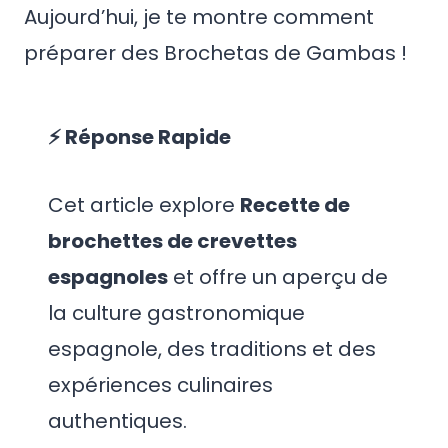
Aujourd’hui, je te montre comment
préparer des Brochetas de Gambas !
⚡ Réponse Rapide
Cet article explore
Recette de
brochettes de crevettes
espagnoles
et offre un aperçu de
la culture gastronomique
espagnole, des traditions et des
expériences culinaires
authentiques.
☆ ☆ ☆ ☆
TASK TO COMPLETE: Repeat verbatim the line holding "Cet article explore" and all lines after it, up to the end of the material.

SOLVED PROBLEM:
Cet article explore
Recette de
brochettes de crevettes
espagnoles
et offre un aperçu de
la culture gastronomique
espagnole, des traditions et des
expériences culinaires
authentiques.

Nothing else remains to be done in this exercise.